Because cyber criminals and nation-states are constantly innovating and our dependency on digital technology is only increasing, companies must keep pace with cyber risk. In addition to increasing their cyber-security budgets, Rich Nolan, managing director for cyber investigations at Citigroup, tells Aon that companies must embrace zero-trust architecture to deal with cyber risks. Zero trust is a security concept in which an organization does not trust anyone inside or outside its perimeters and verifies any request for connecting to its systems, even if the request appears to be coming from an employee.
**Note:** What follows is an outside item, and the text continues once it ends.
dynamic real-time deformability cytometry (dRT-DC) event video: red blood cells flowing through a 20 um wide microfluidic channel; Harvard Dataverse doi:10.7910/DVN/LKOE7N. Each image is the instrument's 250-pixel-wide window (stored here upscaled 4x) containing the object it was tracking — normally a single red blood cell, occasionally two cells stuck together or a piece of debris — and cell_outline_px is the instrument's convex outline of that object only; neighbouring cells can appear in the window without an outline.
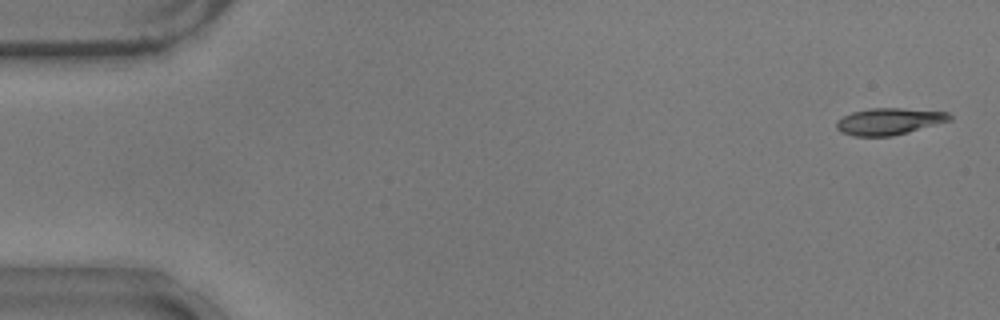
{"species": "common noctule bat (a hibernating species)", "species_latin": "Nyctalus noctula", "temperature_condition": "warm", "stored_images_in_passage": 11, "camera_frame_rate_fps": 3000, "um_per_image_px": 0.085, "animal": {"sex": "male", "body_mass_g": 17.9}, "frame": {"image": 1, "passage_image": 2, "time_ms": 0.333, "image_size_px": [1000, 320], "cell_outline_px": [[952, 120], [908, 132], [892, 136], [856, 136], [840, 132], [836, 128], [836, 120], [852, 112], [868, 108], [900, 108], [948, 112], [952, 116]], "centroid_in_image_um": [75.56, 10.31], "position_along_channel_um": 9.4, "area_um2": 17.63}}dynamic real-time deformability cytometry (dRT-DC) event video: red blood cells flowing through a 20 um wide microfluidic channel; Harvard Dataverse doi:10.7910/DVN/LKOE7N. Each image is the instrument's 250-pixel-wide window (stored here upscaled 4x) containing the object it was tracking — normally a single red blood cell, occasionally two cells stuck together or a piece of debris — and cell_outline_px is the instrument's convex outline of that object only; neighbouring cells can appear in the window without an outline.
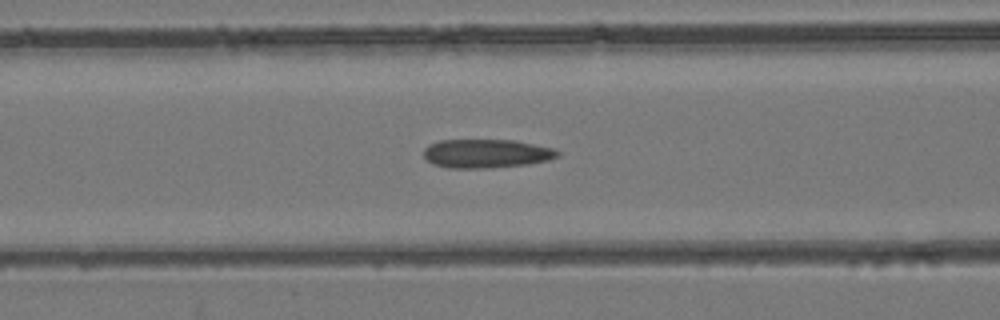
{"species": "common noctule bat (a hibernating species)", "species_latin": "Nyctalus noctula", "temperature_condition": "room temperature", "stored_images_in_passage": 38, "camera_frame_rate_fps": 3000, "um_per_image_px": 0.085, "animal": {"sex": "female", "body_mass_g": 24.6, "forearm_length_mm": 56.2}, "frame": {"image": 1, "passage_image": 13, "time_ms": 4.0, "image_size_px": [1000, 320], "cell_outline_px": [[560, 156], [548, 160], [528, 164], [488, 168], [448, 168], [432, 164], [424, 156], [424, 148], [428, 144], [440, 140], [516, 140], [552, 148], [560, 152]], "centroid_in_image_um": [41.33, 13.05], "position_along_channel_um": 125.3, "area_um2": 22.54}}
According to Forbes, by 2025 an estimated 70 percent of the workforce will be working remotely at least five days a month. “As the pandemic catalyzed the rapid digital evolution of business models across all industries, there has been an acknowledgment that cyber risk will now be a persistent threat to the ‘new normal’ going forward,” says Adam Peckman, global practice leader for Cyber Risk Consulting. “With distributed supply chains, automation, remote working and e-commerce underpinning these new models, our risk mitigation and insurance market strategies to manage cyber risk will need to continue evolving to stay ahead.”